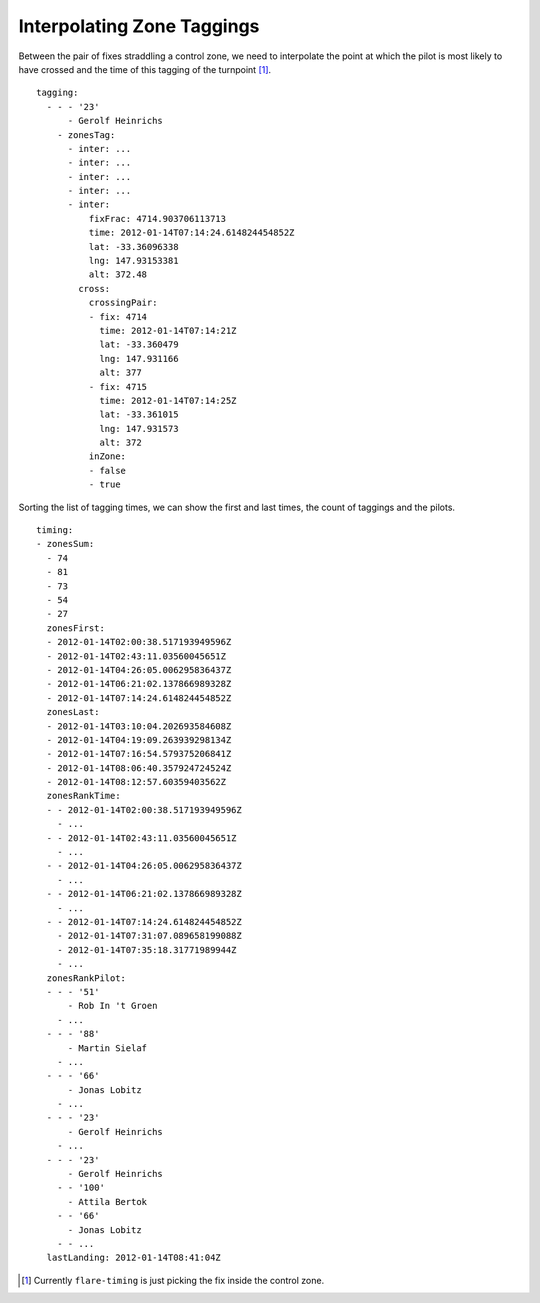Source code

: Interpolating Zone Taggings
---------------------------

Between the pair of fixes straddling a control zone, we need to
interpolate the point at which the pilot is most likely to have crossed
and the time of this tagging of the turnpoint [#]_.

.. highlight:: yaml
::

    tagging:
      - - - '23'
          - Gerolf Heinrichs
        - zonesTag:
          - inter: ...
          - inter: ...
          - inter: ...
          - inter: ...
          - inter:
              fixFrac: 4714.903706113713
              time: 2012-01-14T07:14:24.614824454852Z
              lat: -33.36096338
              lng: 147.93153381
              alt: 372.48
            cross:
              crossingPair:
              - fix: 4714
                time: 2012-01-14T07:14:21Z
                lat: -33.360479
                lng: 147.931166
                alt: 377
              - fix: 4715
                time: 2012-01-14T07:14:25Z
                lat: -33.361015
                lng: 147.931573
                alt: 372
              inZone:
              - false
              - true

Sorting the list of tagging times, we can show the first and last times,
the count of taggings and the pilots.

::

    timing:
    - zonesSum:
      - 74
      - 81
      - 73
      - 54
      - 27
      zonesFirst:
      - 2012-01-14T02:00:38.517193949596Z
      - 2012-01-14T02:43:11.03560045651Z
      - 2012-01-14T04:26:05.006295836437Z
      - 2012-01-14T06:21:02.137866989328Z
      - 2012-01-14T07:14:24.614824454852Z
      zonesLast:
      - 2012-01-14T03:10:04.202693584608Z
      - 2012-01-14T04:19:09.263939298134Z
      - 2012-01-14T07:16:54.579375206841Z
      - 2012-01-14T08:06:40.357924724524Z
      - 2012-01-14T08:12:57.60359403562Z
      zonesRankTime:
      - - 2012-01-14T02:00:38.517193949596Z
        - ...
      - - 2012-01-14T02:43:11.03560045651Z
        - ...
      - - 2012-01-14T04:26:05.006295836437Z
        - ...
      - - 2012-01-14T06:21:02.137866989328Z
        - ...
      - - 2012-01-14T07:14:24.614824454852Z
        - 2012-01-14T07:31:07.089658199088Z
        - 2012-01-14T07:35:18.31771989944Z
        - ...
      zonesRankPilot:
      - - - '51'
          - Rob In 't Groen
        - ...
      - - - '88'
          - Martin Sielaf
        - ...
      - - - '66'
          - Jonas Lobitz
        - ...
      - - - '23'
          - Gerolf Heinrichs
        - ...
      - - - '23'
          - Gerolf Heinrichs
        - - '100'
          - Attila Bertok
        - - '66'
          - Jonas Lobitz
        - - ...
      lastLanding: 2012-01-14T08:41:04Z


.. [#]
   Currently ``flare-timing`` is just picking the fix inside the control
   zone.
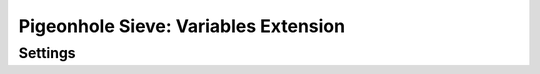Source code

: =====================================
Pigeonhole Sieve: Variables Extension
=====================================

.. seealso:: :ref:`pigeonhole_extension_variables`

Settings
--------

.. pigeonhole:setting:: sieve_variables_max_scope_size
   :added: pigeonhole-0.5.0
   :default: 255
   :plugin: yes
   :values: @uint

   The maximum number of variables that can be declared in a scope.

   There are currently two variable scopes: the normal script scope and the
   global scope created by the
   :ref:`include extension <pigeonhole_extension_include>`.

   .. note:: The minimum value for this setting is 128.


.. pigeonhole:setting:: sieve_variables_max_variable_size
   :added: pigeonhole-0.5.0
   :default: 4k
   :plugin: yes
   :values: @size

   The maximum allowed size for the value of a variable. If exceeded at
   runtime, the value is always truncated to the configured maximum.

   .. note:: The minimum value for this setting is 4000 bytes.
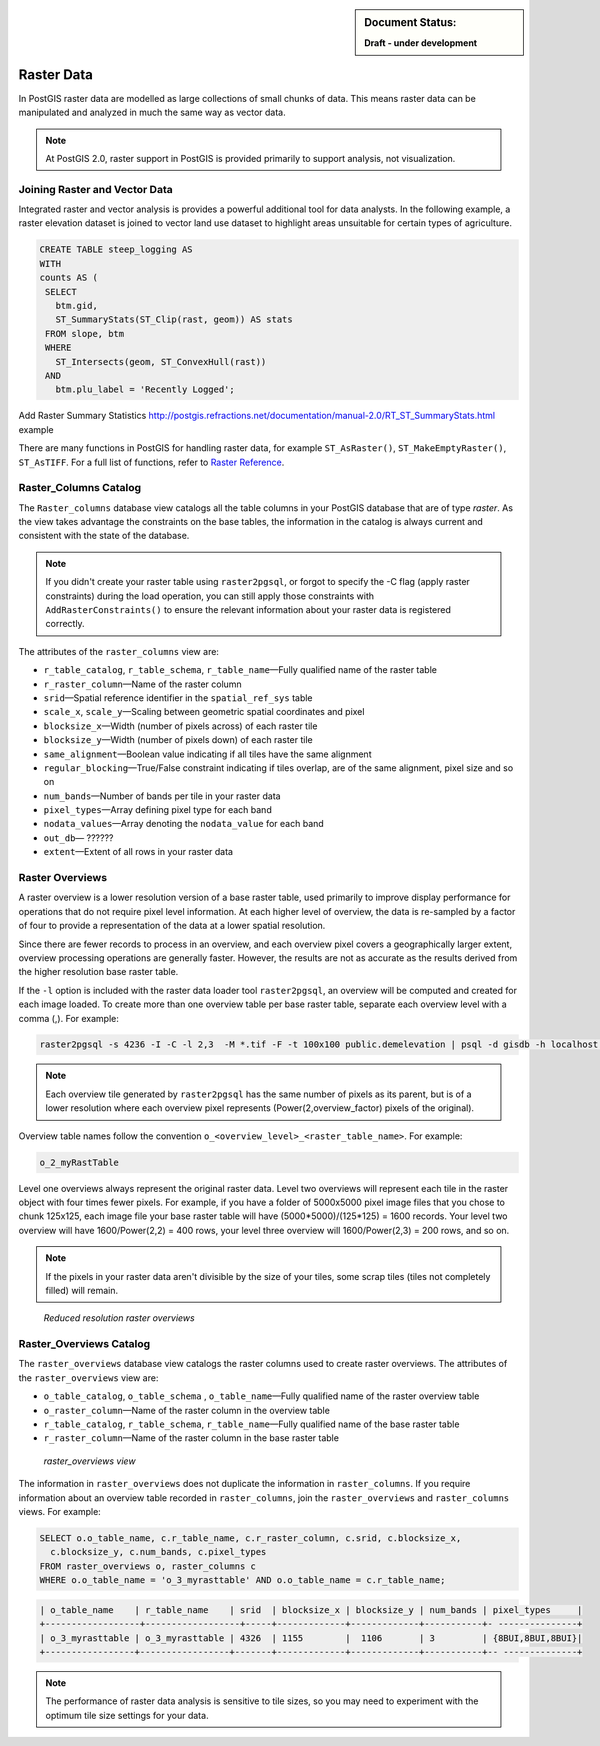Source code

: .. _dataadmin.pgBasics.rasters:

.. sidebar:: Document Status: 

   **Draft - under development**

Raster Data
===========

In PostGIS raster data are modelled as large collections of small chunks of data. This means raster data can be manipulated and analyzed in much the same way as vector data. 

.. note:: At PostGIS 2.0, raster support in PostGIS is provided primarily to support analysis, not visualization.


Joining Raster and Vector Data
------------------------------

.. todo:: get a better sample from Paul for this section.

Integrated raster and vector analysis is provides a powerful additional tool for data analysts. In the following example, a raster elevation dataset is joined to vector land use dataset to highlight areas unsuitable for certain types of agriculture.

.. code-block:: sql

   CREATE TABLE steep_logging AS
   WITH 
   counts AS (
    SELECT 
      btm.gid, 
      ST_SummaryStats(ST_Clip(rast, geom)) AS stats
    FROM slope, btm 
    WHERE 
      ST_Intersects(geom, ST_ConvexHull(rast)) 
    AND 
      btm.plu_label = 'Recently Logged';


.. ToDo:: 
Add Raster Summary Statistics http://postgis.refractions.net/documentation/manual-2.0/RT_ST_SummaryStats.html example



There are many functions in PostGIS for handling raster data, for example ``ST_AsRaster()``, ``ST_MakeEmptyRaster()``, ``ST_AsTIFF``. For a full list of functions, refer to `Raster Reference <http://postgis.refractions.net/docs/RT_reference.html>`_. 


Raster_Columns Catalog
----------------------

The ``Raster_columns`` database view catalogs all the table columns in your PostGIS database that are of type *raster*. As the view takes advantage the constraints on the base tables, the information in the catalog is always current and consistent with the state of the database.

.. note:: If you didn't create your raster table using ``raster2pgsql``, or forgot to specify the -C flag (apply raster constraints) during the load operation, you can still apply those constraints with ``AddRasterConstraints()`` to ensure the relevant information about your raster data is registered correctly.


The attributes of the ``raster_columns`` view are:

* ``r_table_catalog``, ``r_table_schema``, ``r_table_name``—Fully qualified name of the raster table  
* ``r_raster_column``—Name of the raster column   
* ``srid``—Spatial reference identifier in the ``spatial_ref_sys`` table 
* ``scale_x``, ``scale_y``—Scaling between geometric spatial coordinates and pixel
* ``blocksize_x``—Width (number of pixels across) of each raster tile
* ``blocksize_y``—Width (number of pixels down) of each raster tile
* ``same_alignment``—Boolean value indicating if all tiles have the same alignment
* ``regular_blocking``—True/False constraint indicating if tiles overlap, are of the same alignment, pixel size and so on
* ``num_bands``—Number of bands per tile in your raster data
* ``pixel_types``—Array defining pixel type for each band
* ``nodata_values``—Array denoting the ``nodata_value`` for each band
* ``out_db``— ?????? 
* ``extent``—Extent of all rows in your raster data


.. todo:: add sample output


Raster Overviews
----------------

A raster overview is a lower resolution version of a base raster table, used primarily to improve display performance for operations that do not require pixel level information. At each higher level of overview, the data is re-sampled by a factor of four to provide a representation of the data at a lower spatial resolution. 

Since there are fewer records to process in an overview, and each overview pixel covers a geographically larger extent, overview processing operations are generally faster. However, the results are not as accurate as the results derived from the higher resolution base raster table.

If the  ``-l`` option is included with the raster data loader tool ``raster2pgsql``, an overview will be computed and created for each image loaded. To create more than one overview table per base raster table, separate each overview level with a comma (,). For example:

.. code:: console
  
   raster2pgsql -s 4236 -I -C -l 2,3  -M *.tif -F -t 100x100 public.demelevation | psql -d gisdb -h localhost -p 54321
 

.. note:: Each overview tile generated by ``raster2pgsql`` has the same number of pixels as its parent, but is of a lower resolution where each overview pixel represents (Power(2,overview_factor) pixels of the original).

Overview table names follow the convention ``o_<overview_level>_<raster_table_name>``. For example:

.. code:: console

  o_2_myRastTable

Level one overviews always represent the original raster data. Level two overviews will represent each tile in the raster object with four times fewer pixels. For example, if you have a folder of 5000x5000 pixel image files that you chose to chunk 125x125, each image file your base raster table will have (5000*5000)/(125*125) = 1600 records. Your level two overview will have 1600/Power(2,2) = 400 rows, your level three overview will 1600/Power(2,3) = 200 rows, and so on.

.. note:: If the pixels in your raster data aren't divisible by the size of your tiles, some scrap tiles (tiles not completely filled) will remain. 

.. figure:: img/overview_levels.png

   *Reduced resolution raster overviews*

Raster_Overviews Catalog
------------------------

The ``raster_overviews`` database view catalogs the raster columns used to create raster overviews. The attributes of the ``raster_overviews`` view are:

* ``o_table_catalog``, ``o_table_schema`` , ``o_table_name``—Fully qualified name of the raster overview table   
* ``o_raster_column``—Name of the raster column in the overview table  
* ``r_table_catalog``, ``r_table_schema``, ``r_table_name``—Fully qualified name of the base raster table  
* ``r_raster_column``—Name of the raster column in the base raster table  


.. figure:: img/raster_overviews.png

   *raster_overviews view*

The information in ``raster_overviews`` does not duplicate the information in ``raster_columns``. If you require information about an overview table recorded in ``raster_columns``, join the ``raster_overviews`` and ``raster_columns`` views. For example:

.. code:: sql

   SELECT o.o_table_name, c.r_table_name, c.r_raster_column, c.srid, c.blocksize_x, 
     c.blocksize_y, c.num_bands, c.pixel_types 
   FROM raster_overviews o, raster_columns c
   WHERE o.o_table_name = 'o_3_myrasttable' AND o.o_table_name = c.r_table_name;

.. code:: sql

   | o_table_name    | r_table_name    | srid  | blocksize_x | blocksize_y | num_bands | pixel_types     |
   +------------------+------------------+-----+-------------+-------------+-----------+- ---------------+
   | o_3_myrasttable | o_3_myrasttable | 4326  | 1155        |  1106       | 3         | {8BUI,8BUI,8BUI}| 
   +-----------------+-----------------+-------+-------------+-------------+-----------+-- --------------+  


.. note:: The performance of raster data analysis is sensitive to tile sizes, so you may need to experiment with the optimum tile size settings for your data.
******
● **Assignment**:
Pick every line from the listing holding the string "database", and copy it.

● **Reply**:
The ``Raster_columns`` database view catalogs all the table columns in your PostGIS database that are of type *raster*. As the view takes advantage the constraints on the base tables, the information in the catalog is always current and consistent with the state of the database.
The ``raster_overviews`` database view catalogs the raster columns used to create raster overviews. The attributes of the ``raster_overviews`` view are:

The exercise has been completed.